*Requirement 1*. Please copy the stretch from "A student, Kela" through "and Planning Services." in the lakes conference report word for word.
*Requirement 2*. Carry the lakes conference report forward from the point where it stops.

*Text for analysis*.
BEGIN

This year the Northwest Wisconsin Lakes Conference was held in Spooner on June 24th. Shirley Bauer and Karin Preus attended, here are their reports. 

From Shirley:
I attended the 2016 Lakes Conference in Spooner, Wisconsin on a beautiful summer day on Friday, June 24. It was well attended I learned some interesting things from the various sessions I attended.

A student, Kela Vicich who is going to be a senior at Cumberland High School, started off the conference by telling her story of how she and other volunteers in the area are working on a project together to rid Eurasain water milfoil by introducing weevils to Shallow Lake. The weevils feed on the evasive plant to help eradicate it without upsetting the natural balance of the lake. They love it, plus they are native. It was quite interesting to hear about the process they developed for harvesting the weevils. It is very expensive, a dollar per weevil! Did you know EWM grows 2 inches a day! For more information, contact Dave Blumer, Lake Education and Planning Services.

The next speaker, Peter Annin, Environmental Journalist and Author, talked about the Great Lakes and how lucky we are to have this fresh water resource. For years there have been political maneuvers and water diversion schemes that have proposed sending Great Lakes Water to other states who’s water supply is in jeopardy. But now there is a legal document, released by the Council of Great Lakes Governors in 2005, which prohibits most Great Lakes water diversions with limited exceptions. It was adopted by eight state legislatures in the Great Lakes region, the U.S. Congress and signed by the president in 2008!

Then we got to choose from a variety of sessions to attend. My first one was about conservation land easements for lakes. As a lake shore owner, we play a critical role in protecting clean water, fish, and wildlife habitat. If you want, you can set up a land trust to protect your land forever from land development and zoning changes. It costs about $3,000 for the average assessment/easement, but you get a tax credit of $60,000 if I heard correctly! The easement goes on the deed when the property is sold. There is annual monitoring of the property. They also talked about shoreline conservation, which are voluntary and it is passed on to the new owner. For stewardship, you can implement a Habitat Restoration plan. Applications are due February 1st. For more information go to www.brcland.org or www.wwlt.org

The next session was Lake Restoration. You can have an evaluation done to address buffer zones and creating habitat. There are certified landscape professionals who are trained on lake shore restoration. Pre-planning should be done a year in advance as time is a big factor. It is the land owners responsibility to maintain! If you sell, let the new owners know the history of your shoreline if it was restored. You can get grant money from the Wisconsin DNR! Contact the DNR for more information!

END

*Material shown*.
BEGIN

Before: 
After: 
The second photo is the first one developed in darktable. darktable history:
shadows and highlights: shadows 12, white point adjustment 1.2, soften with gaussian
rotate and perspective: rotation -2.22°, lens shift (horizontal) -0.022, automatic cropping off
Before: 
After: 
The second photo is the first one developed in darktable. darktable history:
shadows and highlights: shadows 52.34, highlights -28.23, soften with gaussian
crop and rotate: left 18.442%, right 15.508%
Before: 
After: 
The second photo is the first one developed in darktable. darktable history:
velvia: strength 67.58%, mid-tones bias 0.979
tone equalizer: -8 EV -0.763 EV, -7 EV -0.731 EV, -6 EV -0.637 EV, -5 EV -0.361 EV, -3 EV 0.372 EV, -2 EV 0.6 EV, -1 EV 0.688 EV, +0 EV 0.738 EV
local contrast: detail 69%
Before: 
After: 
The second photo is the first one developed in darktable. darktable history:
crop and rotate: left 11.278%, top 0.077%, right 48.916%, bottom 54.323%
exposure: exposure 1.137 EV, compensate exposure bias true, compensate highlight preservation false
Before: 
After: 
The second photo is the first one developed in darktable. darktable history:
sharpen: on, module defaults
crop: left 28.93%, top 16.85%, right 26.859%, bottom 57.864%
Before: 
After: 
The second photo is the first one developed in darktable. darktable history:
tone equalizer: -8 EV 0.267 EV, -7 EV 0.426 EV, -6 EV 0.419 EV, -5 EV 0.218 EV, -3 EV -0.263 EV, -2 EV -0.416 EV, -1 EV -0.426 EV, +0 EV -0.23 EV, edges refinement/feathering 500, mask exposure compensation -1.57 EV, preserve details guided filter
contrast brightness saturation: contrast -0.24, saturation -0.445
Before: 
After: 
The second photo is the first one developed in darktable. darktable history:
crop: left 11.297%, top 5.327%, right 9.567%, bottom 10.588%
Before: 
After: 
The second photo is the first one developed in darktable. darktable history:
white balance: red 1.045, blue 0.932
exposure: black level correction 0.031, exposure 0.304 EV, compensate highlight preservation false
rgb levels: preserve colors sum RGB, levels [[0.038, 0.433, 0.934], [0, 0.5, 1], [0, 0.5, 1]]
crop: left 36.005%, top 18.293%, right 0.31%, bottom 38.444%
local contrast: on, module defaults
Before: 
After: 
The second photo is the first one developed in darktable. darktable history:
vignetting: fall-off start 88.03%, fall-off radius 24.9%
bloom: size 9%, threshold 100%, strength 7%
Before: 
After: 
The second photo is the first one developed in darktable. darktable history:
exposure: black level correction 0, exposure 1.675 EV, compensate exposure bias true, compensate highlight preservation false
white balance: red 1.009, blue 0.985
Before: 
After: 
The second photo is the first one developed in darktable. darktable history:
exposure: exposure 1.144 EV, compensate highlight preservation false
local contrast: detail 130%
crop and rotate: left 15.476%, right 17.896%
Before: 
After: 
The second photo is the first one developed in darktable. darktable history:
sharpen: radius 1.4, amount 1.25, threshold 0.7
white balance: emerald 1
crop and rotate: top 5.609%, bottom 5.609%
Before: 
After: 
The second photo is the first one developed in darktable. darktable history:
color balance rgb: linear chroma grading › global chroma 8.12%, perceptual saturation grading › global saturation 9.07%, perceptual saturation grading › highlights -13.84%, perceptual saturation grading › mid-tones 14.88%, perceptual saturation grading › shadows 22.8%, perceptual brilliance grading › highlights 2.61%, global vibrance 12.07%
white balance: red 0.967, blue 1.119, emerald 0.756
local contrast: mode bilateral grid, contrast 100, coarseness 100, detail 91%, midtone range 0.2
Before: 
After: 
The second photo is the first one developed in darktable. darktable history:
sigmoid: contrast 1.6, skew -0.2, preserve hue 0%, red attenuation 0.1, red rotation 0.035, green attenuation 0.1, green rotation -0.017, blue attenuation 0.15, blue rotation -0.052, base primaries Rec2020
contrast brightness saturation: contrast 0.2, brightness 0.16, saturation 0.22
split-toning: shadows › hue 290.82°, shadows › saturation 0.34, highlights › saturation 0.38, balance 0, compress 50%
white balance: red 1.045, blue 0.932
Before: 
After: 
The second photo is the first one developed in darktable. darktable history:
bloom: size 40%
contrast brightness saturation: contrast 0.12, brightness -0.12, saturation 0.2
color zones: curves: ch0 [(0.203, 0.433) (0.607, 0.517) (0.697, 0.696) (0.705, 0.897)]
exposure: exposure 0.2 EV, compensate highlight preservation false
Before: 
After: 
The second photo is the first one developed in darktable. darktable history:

END

*Your response 1*.
A student, Kela Vicich who is going to be a senior at Cumberland High School, started off the conference by telling her story of how she and other volunteers in the area are working on a project together to rid Eurasain water milfoil by introducing weevils to Shallow Lake. The weevils feed on the evasive plant to help eradicate it without upsetting the natural balance of the lake. They love it, plus they are native. It was quite interesting to hear about the process they developed for harvesting the weevils. It is very expensive, a dollar per weevil! Did you know EWM grows 2 inches a day! For more information, contact Dave Blumer, Lake Education and Planning Services.

*Your response 2*.
The last session I attended was a hot topic! It was on shoreline zoning update. They had a panel of four zoning administrators, one of which was Jason Towne of Burnett County. In 2015, a bill was passed ( Act 55) that the county now follows the state’s standards, which is much less strict than 43 county’s standards were. Viewing corridors are now 35′ per 100′ lake lot. So if someone had 300′ of lake shore, they can have 105′ wide viewing corridor no matter the lot width. The county had a 30′ viewing corridor! Boat houses can no longer be banned, but the county can have a say to size, color, materials, doors, and more. All water bodies are now 75′ lake setbacks. It was 100′ on class three-lakes! The people are frustrated with what they have accomplished in the past. Home/Lake Associations can help change it in the next legislative session. For more information on other changes, call the Country Zoning Office at 715-349-2138 or visit their office!

From Karin:
Will report once I’m a little further along on this website.